Our culture and our laws have not sprung from interaction with nature, they have sprung from pure predation on nature. Western case law is implemented in a people-centered manner. In Christian ethics, in Roman law – in the legal conception of the Renaissance, the bourgeois-industrial revolution, and the last century – man, with few exceptions, is at the absolute center of the legal understanding. In an ecocentric society, the conservation of the ecosystem as a whole will be at the center of culture and legislation. It is possible to imagine that engineers, economists, and artists in an ecocentric society will form practices and poetry to protect biotopes, habitats, rivers, lakes, soils, oceans, and commons, and where the engineer, economist, and artist, who also is changing, innovating, like nature itself, and preserving, like nature itself.
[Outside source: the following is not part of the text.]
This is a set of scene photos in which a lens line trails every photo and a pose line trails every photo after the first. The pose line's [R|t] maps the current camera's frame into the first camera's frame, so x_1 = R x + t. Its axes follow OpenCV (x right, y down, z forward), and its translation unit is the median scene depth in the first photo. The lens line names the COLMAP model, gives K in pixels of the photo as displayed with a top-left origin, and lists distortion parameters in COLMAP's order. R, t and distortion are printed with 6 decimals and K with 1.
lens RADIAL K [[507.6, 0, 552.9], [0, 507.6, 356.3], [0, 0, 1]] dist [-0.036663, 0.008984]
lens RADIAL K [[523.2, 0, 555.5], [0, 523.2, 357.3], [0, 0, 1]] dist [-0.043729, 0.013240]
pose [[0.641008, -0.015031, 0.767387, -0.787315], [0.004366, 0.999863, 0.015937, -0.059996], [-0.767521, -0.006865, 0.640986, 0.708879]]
novel covernovel cover The road from a human-centered to an ecocentric way of life is, after all, probably a struggle against man’s anxiety for death – his urge to dominate. In Autobiography, Ecology, and the Well-Placed Self (Peter Lang Publishing, 2011) Nathan Straight – and the authors he analyzes – disguise the American myths of crossing borders and heading west to create a free and happy life on the prairie. Behind the myths of the Free, Wild West lies the murder of indigenous peoples, the enclosure of plundered property, the ditching, drying out, and use of insecticides hand in hand with the uninterrupted oppression of women in an extremely violent, masculine, fear-based, and phallus-centered universe. The liberation of women and of nature is in America, as in the rest of the world, a great and long-term decolonization work. The transition from a people-centered to an ecocentric society is also about becoming fewer. Probably man must give large areas back to the plants and animals, should the ecosystem of the earth have hope of getting some of the health back.
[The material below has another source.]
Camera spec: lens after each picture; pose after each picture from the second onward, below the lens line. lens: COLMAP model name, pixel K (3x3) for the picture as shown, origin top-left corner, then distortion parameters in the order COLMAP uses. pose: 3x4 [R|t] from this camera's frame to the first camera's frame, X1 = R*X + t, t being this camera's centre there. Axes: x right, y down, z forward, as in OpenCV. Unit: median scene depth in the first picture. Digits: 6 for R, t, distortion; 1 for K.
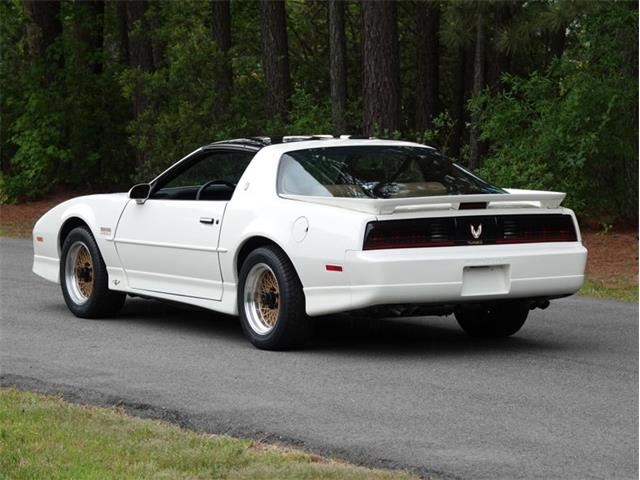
lens RADIAL K [[2407.8, 0, 320.0], [0, 2407.8, 240.0], [0, 0, 1]] dist [-0.169555, -3.343488]
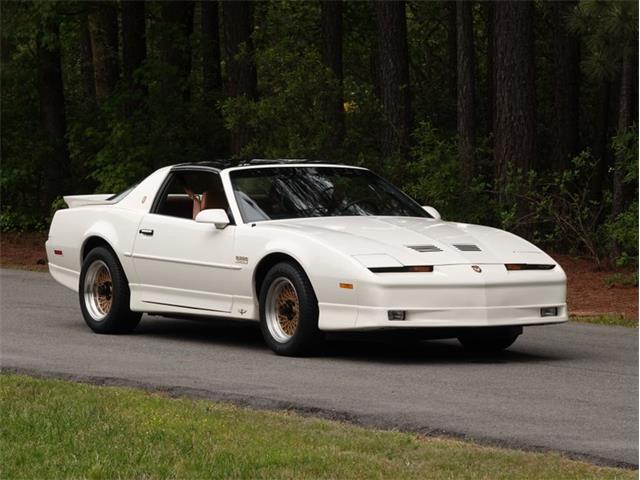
lens RADIAL K [[3221.2, 0, 320.0], [0, 3221.2, 240.0], [0, 0, 1]] dist [-0.244612, -3.129592]
pose [[0.999510, 0.013835, -0.028063, -0.012957], [-0.014575, 0.999547, -0.026327, 0.012991], [0.027686, 0.026723, 0.999259, -0.195505]]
Leonardo da Vinci observed how much easier it is to cross a straight river with a canoe at an angle – downstream – than to spend a lot of energy and risk your life by going up against the forces of nature – and crossing the river across the countercurrent. François Jullien adds how much more beautiful it is to cultivate intimacy and the presence of the loved one than the abstract and totalizing love. Nothing can be owned. Everything is changing. Everything is in process. We are part of the nature that is changing. Life, just like everything we love, is transient, fleeting, temporary. In this lies a germ of deep understanding of beauty.


It is demanding to relinquish power and dominion – to abandon the illusion of being at the top of the pyramid of knowledge and industry. In the ecosystem, what is at the top, the next day may be at the bottom. Our culture does not know much about perceiving and expressing life, the fragile, the transient, the non-victorious, the tender, with cracks, bursts, with traces of time in, to show the time, the changes, what is created and that which ends – to be a sensitive, perceiving part of nature, a humble interlocutor in the ecosystem.

With their aggressive, partly inflated subjects, Western technologists, economists and artists have for centuries seen themselves as above nature, defined it in their own image and plundered it. Leaving this position, creating art listening in and with nature, including our own fragile nature, is perhaps still easier than we think?

Maybe there is no more than one decisive step to the side that is needed to open eyes, nose, ears, and hands to what is here, now, everywhere, in us and around us, in the walls and the trees, the floor and the forest floor, the car and the pool of poison, in the neighbor and in ourselves, in the meal and the love.

Maybe it’s just a farewell to an immature and death-ridden culture that is needed to accept the realities of life, its ephemerality, its fundamental silence and a changing nature – to understand ourselves as part of what lives; to let us be spoken to by the one who has no speech, and act and create in that world.


It is our self-understanding that is at stake today. To leave the illusion that nature exists for us, and instead understand ourselves as an interwoven, listening part of nature – this is ultimately a question of education, of refinement and sensitivity, of maturity.